C D Rath fut d’abord membre du premier groupe de psychanalystes lacaniens berlinois « Die Sigmund Freud Schule » fondée en 1978 qui se transforma et devint en 1988 « Die Zeit zu begreifen » (Le temps pour comprendre). En 1997 il fonda avec Jutta Prasse la « Freud Lacan Gesellschaft » (FLG) à laquelle je participais pendant ma présence berlinoise. A partir de 1993, il participa aussi à l’APF « Assoziation für die Freudsche Psychoanalyse » qui réunit des psychanalystes de langue allemande dont nombre d’entre eux étaient liés à Lucien Israël. 

En 2004, il cofonda un collège de formation des psychanalystes (avec des collègues germanophones de toute l’Europe) : le « Pychoanalitischen Kolleg » où furent régulièrement invité des collègues de l’ALI : Roland Chemama, Charles Melman, JP Lebrun, B Vandermersch, Johanna Vennemann moi-même aussi et bien d’autres venus d’autres groupes lacaniens.  

Membre de la Fondation Européenne pour la Psychanalyse (FEP) depuis sa création en 1991, il a participé très activement aux travaux de celle-ci pendant 32 ans jusqu’au colloque qui eut lieu en octobre 2023 à Paris. Il tenait particulièrement à la FEP dont la création par C Dumézil, G Pommier, C Melman, M Safouan répondait à la multiplication de groupes lacaniens (souvent ignorants les uns des autres) qui s’étaient fondés après la mort de Lacan. C D Rath appréciait que les analystes s’y engagent un par un, en leur nom propre, indépendamment de leur groupe d’appartenance. Il entretenait des échanges suivis avec ceux des psychanalystes lacaniens dont le travail l’intéressait quelle que fut leur référence transférentielle (L’Ecole de la cause en était exclue). Il tenait avant tout à l’Europe et aux échanges entre collègues de langues différentes. Comme Mustapha Safouan qu’il invita souvent à Berlin, C D Rath était un analyste qui, non seulement travaillait en plusieurs langues, mais qui pensait entre les langues. Formé en Italie, marié à une italienne, il naviguait avec subtilité et humour entre les langues : allemand, italien, français, anglais… Rigoureux, précis dans son usage de la langue et des concepts, l’humour surgissait des découpages qu’il appliquait à la langue elle-même. Il avait l’art de la coupure qui produit des effets de sens nouveaux ou de non-sens, l’art de la surprise du bon mot. Curieux du travail des autres, il ne craignait pas de poser des questions, ce genre de questions qui vous font sortir du confort des formules toutes faites, des ritournelles lacaniennes. C D Rath refusait le consensus mou de l’entre soi et nous conviait, avec curiosité et avec humour, à sortir du confort des énoncés.  
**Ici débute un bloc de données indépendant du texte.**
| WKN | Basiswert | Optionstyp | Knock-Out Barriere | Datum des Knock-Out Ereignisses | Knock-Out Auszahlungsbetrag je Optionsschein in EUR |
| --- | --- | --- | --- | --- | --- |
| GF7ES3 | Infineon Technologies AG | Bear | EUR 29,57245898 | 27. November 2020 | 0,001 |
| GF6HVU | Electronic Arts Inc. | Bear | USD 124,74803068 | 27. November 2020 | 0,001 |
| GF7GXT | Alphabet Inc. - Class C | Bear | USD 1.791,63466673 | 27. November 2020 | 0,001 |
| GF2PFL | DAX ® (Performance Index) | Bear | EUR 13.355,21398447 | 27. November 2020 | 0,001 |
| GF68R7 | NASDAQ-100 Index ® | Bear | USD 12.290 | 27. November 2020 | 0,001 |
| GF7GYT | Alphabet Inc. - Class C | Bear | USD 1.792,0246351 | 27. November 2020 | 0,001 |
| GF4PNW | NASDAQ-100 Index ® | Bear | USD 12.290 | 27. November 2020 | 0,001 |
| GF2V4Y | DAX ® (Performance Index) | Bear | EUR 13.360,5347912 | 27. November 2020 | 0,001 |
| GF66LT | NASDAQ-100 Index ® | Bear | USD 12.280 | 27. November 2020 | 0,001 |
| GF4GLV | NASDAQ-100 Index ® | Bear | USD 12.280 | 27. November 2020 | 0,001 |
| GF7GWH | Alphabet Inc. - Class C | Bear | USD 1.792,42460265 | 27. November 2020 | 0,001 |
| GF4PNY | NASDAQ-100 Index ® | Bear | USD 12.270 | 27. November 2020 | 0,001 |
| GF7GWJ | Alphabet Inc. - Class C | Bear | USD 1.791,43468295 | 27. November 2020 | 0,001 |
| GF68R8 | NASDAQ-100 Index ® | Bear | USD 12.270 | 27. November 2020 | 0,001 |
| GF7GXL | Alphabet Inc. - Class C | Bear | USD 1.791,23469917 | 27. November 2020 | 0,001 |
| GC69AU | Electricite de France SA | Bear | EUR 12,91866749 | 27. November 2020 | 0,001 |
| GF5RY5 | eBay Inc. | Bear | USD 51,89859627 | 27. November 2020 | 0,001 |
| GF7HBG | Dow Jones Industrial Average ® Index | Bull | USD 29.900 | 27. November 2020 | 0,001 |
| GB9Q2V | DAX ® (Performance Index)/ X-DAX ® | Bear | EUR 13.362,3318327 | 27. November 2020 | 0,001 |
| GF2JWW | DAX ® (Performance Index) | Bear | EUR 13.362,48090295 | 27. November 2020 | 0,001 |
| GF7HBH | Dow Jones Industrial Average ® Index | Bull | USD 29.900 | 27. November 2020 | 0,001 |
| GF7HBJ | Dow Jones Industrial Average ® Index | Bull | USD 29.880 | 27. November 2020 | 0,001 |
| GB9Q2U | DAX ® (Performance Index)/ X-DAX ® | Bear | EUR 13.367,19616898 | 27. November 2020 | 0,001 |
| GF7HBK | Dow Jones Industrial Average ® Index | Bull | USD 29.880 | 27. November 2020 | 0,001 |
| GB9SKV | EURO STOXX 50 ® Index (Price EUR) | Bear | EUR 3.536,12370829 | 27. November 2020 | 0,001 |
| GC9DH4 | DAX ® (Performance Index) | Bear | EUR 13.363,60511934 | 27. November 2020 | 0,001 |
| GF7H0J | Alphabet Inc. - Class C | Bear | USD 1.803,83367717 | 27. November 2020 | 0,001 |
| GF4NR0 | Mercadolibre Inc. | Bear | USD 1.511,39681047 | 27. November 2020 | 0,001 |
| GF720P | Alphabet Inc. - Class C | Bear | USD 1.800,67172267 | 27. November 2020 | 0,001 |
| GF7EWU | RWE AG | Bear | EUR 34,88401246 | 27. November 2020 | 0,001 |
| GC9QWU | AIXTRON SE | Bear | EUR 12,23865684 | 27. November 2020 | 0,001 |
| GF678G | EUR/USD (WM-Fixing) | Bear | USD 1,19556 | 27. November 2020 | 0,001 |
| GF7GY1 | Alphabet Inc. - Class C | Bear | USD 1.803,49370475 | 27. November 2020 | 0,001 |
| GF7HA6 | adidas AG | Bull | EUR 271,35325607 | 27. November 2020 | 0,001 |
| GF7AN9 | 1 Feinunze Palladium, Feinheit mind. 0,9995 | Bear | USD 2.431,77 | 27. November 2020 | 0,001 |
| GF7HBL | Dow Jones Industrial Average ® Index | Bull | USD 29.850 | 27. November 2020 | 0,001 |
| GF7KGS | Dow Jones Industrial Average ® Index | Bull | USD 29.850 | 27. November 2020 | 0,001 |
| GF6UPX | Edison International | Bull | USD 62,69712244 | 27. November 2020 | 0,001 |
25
 Avec la FEP, il organisa plusieurs grands congrès à Berlin. 

Le premier en 1992   était pour lui emblématique du dialogue qu’il voulait instaurer. Le titre résume sa question singulière : « Lacan und das Deutsche »/La chose allemande, Die Ruckkehr der Psychoanalyse über den Rhein,  ( livre éponyme Kore  Verlag 1994). Ce retour de la psychanalyse de l’autre côté du Rhin était congruent avec la chute du mur et la ré unification de l’Allemagne ; il apparait aujourd’hui comme un moment fort d’espoir collectif. 

Un autre grand congrès organisé par C D Rath eut lieu en 1998 à Berlin avec pour thème : le symptôme. Nous avions alors expérimenté des modalités de fonctionnement particulièrement compliquées mais intéressantes : Les participants devaient fournir des textes très courts (une page), écrits et publiés à l’avance en quatre langues. Ces arguments étaient présentés, non par ceux qui les avaient écrits mais par ceux qui devaient les discuter. 

Avec l’association « Ferenczi après Lacan », il participa à l’organisation du colloque « Pratique psychanalytique et politique » qui eut lieu à Berlin en mai 2010. (Les actes en sont publiés en français Hermann Editeurs 2013). Claus Rath tenait à ces échanges qui mettent en jeu un déplacement qui n’est pas seulement déplacement dans l’espace mais déplacement dans le discours lui-même. 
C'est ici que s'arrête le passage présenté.